By the argument in the last video, if the X_ i are i.i.d. with mean \mu and variance \sigma ^2, and if M_ n=(X_1+\cdots +X_ n)/n, then we have an inequality of the form

\mathbf{P}\big ( |M_ n-\mu | \geq \epsilon \big ) \leq \frac{a\sigma ^2}{n},

for a suitable value of a.

a) If \epsilon =0.1, then the value of a is:
unanswered
b) If we change \epsilon =0.1 to \epsilon =0.1/k, for k\geq 1 (i.e., if we are interested in k times higher accuracy), how should we change n so that the value of the upper bound does not change from the value calculated in part (a)?

n should

stay the same

increase by a factor of k

increase by a factor of k^2

decrease by a factor of k

none of the above

b) If we change \epsilon =0.1 to \epsilon =0.1/k, for k\geq 1, the value of the upper bound does not change from the value calculated in part (a) if we increase n by a factor of k^2.

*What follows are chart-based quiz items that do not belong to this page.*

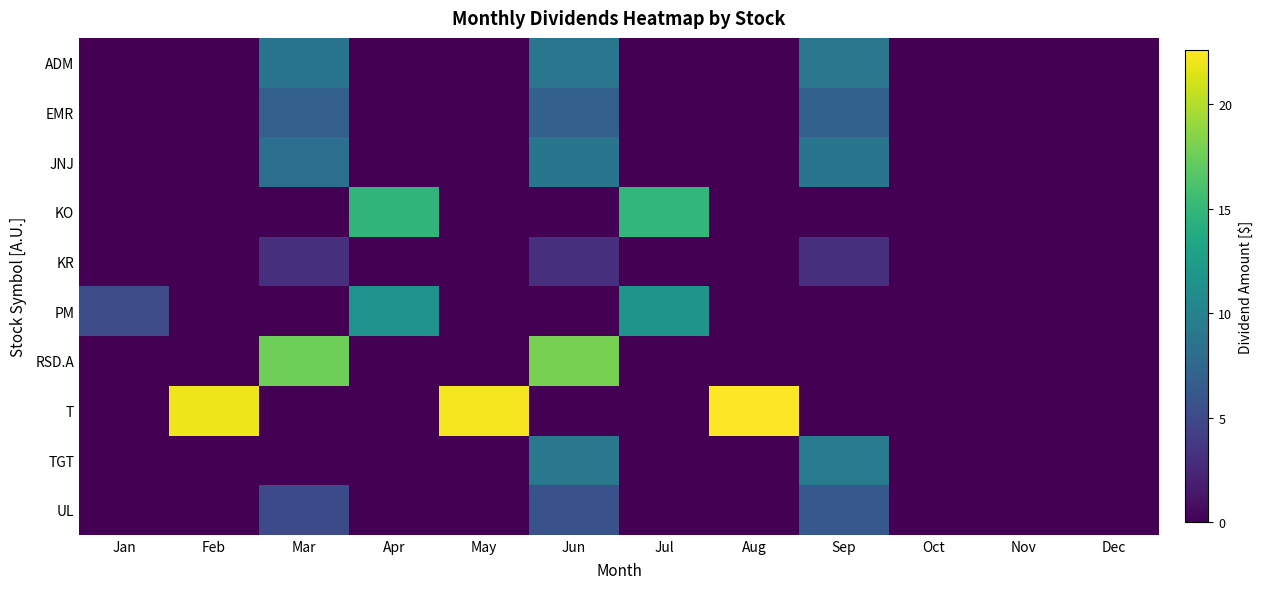

Reading right to left, transcribe all the data shown in this chart.

ADM: Dec=0.0	Nov=0.0	Oct=0.0	Sep=8.9	Aug=0.0	Jul=0.0	Jun=8.9	May=0.0	Apr=0.0	Mar=8.8	Feb=0.0	Jan=0.0
EMR: Dec=0.0	Nov=0.0	Oct=0.0	Sep=7.0	Aug=0.0	Jul=0.0	Jun=7.0	May=0.0	Apr=0.0	Mar=6.9	Feb=0.0	Jan=0.0
JNJ: Dec=0.0	Nov=0.0	Oct=0.0	Sep=8.8	Aug=0.0	Jul=0.0	Jun=8.8	May=0.0	Apr=0.0	Mar=8.3	Feb=0.0	Jan=0.0
KO: Dec=0.0	Nov=0.0	Oct=0.0	Sep=0.0	Aug=0.0	Jul=14.9	Jun=0.0	May=0.0	Apr=14.8	Mar=0.0	Feb=0.0	Jan=0.0
KR: Dec=0.0	Nov=0.0	Oct=0.0	Sep=3.2	Aug=0.0	Jul=0.0	Jun=3.0	May=0.0	Apr=0.0	Mar=3.0	Feb=0.0	Jan=0.0
PM: Dec=0.0	Nov=0.0	Oct=0.0	Sep=0.0	Aug=0.0	Jul=11.7	Jun=0.0	May=0.0	Apr=11.6	Mar=0.0	Feb=0.0	Jan=5.3
RSD.A: Dec=0.0	Nov=0.0	Oct=0.0	Sep=0.0	Aug=0.0	Jul=0.0	Jun=17.9	May=0.0	Apr=0.0	Mar=17.6	Feb=0.0	Jan=0.0
T: Dec=0.0	Nov=0.0	Oct=0.0	Sep=0.0	Aug=22.6	Jul=0.0	Jun=0.0	May=22.3	Apr=0.0	Mar=0.0	Feb=22.1	Jan=0.0
TGT: Dec=0.0	Nov=0.0	Oct=0.0	Sep=9.4	Aug=0.0	Jul=0.0	Jun=9.0	May=0.0	Apr=0.0	Mar=0.0	Feb=0.0	Jan=0.0
UL: Dec=0.0	Nov=0.0	Oct=0.0	Sep=6.2	Aug=0.0	Jul=0.0	Jun=5.7	May=0.0	Apr=0.0	Mar=5.1	Feb=0.0	Jan=0.0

This is based on the argument in the last video, which states that the probability of the sample mean deviating from the true mean can be controlled by the variance and sample size. Since \epsilon = 0.1/k is k times smaller than \epsilon = 0.1, we need to decrease the probability bound by a factor of k in order to maintain the same level of accuracy. Since the probability bound is inversely proportional to the sample size n, we need to increase n by a factor of k^2 to maintain the same value of the upper bound.

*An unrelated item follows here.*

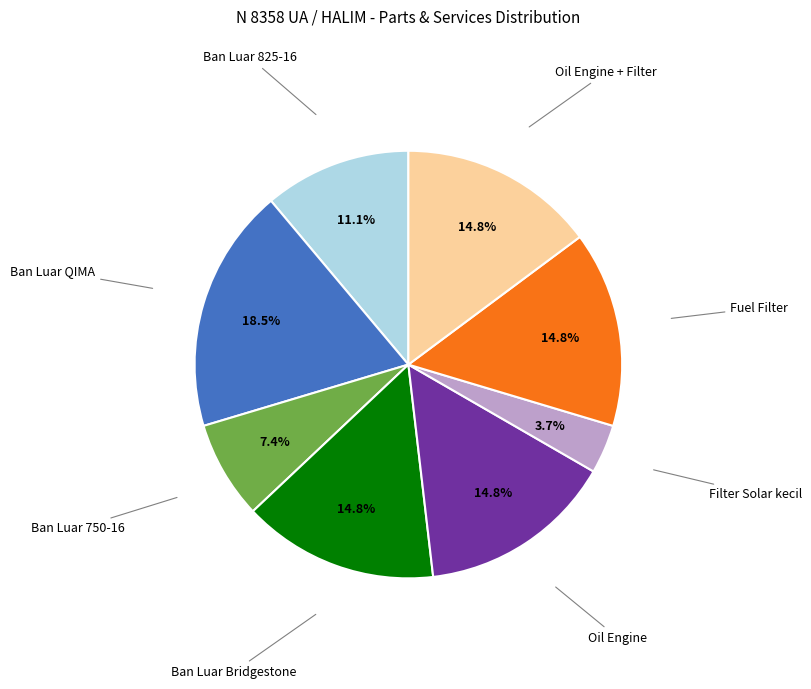

Does any single category account for the majority?

No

a) If ε = 0.1, then the value of a is not provided in the information given. The specific value of a would depend on the details of the argument or calculation used to arrive at the inequality. Without further information, it is not possible to determine the value of a.

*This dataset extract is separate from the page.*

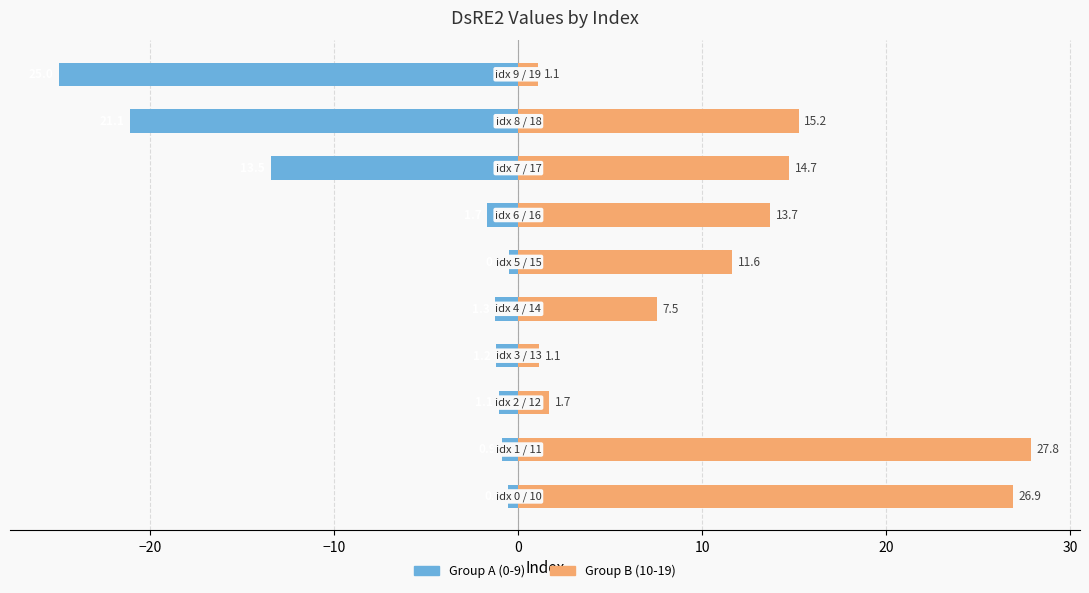

True or false: Group B (10-19) has a value of 4.5 at 10.

False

b) If we change ε = 0.1 to ε = 0.1/k, for k ≥ 1, and we want the upper bound to remain the same, we need to find how n should change.

The inequality is given as:
P(|M_n - μ| ≥ ε) ≤ aσ^2/n

To keep the upper bound unchanged, we want the right-hand side of the inequality to remain the same. Since a, σ, and ε remain constant, we need to adjust n.

If we substitute ε = 0.1/k into the inequality, we have:
P(|M_n - μ| ≥ 0.1/k) ≤ aσ^2/n

To keep the upper bound the same, n should decrease by a factor of k. Therefore, the correct answer is: decrease by a factor of k.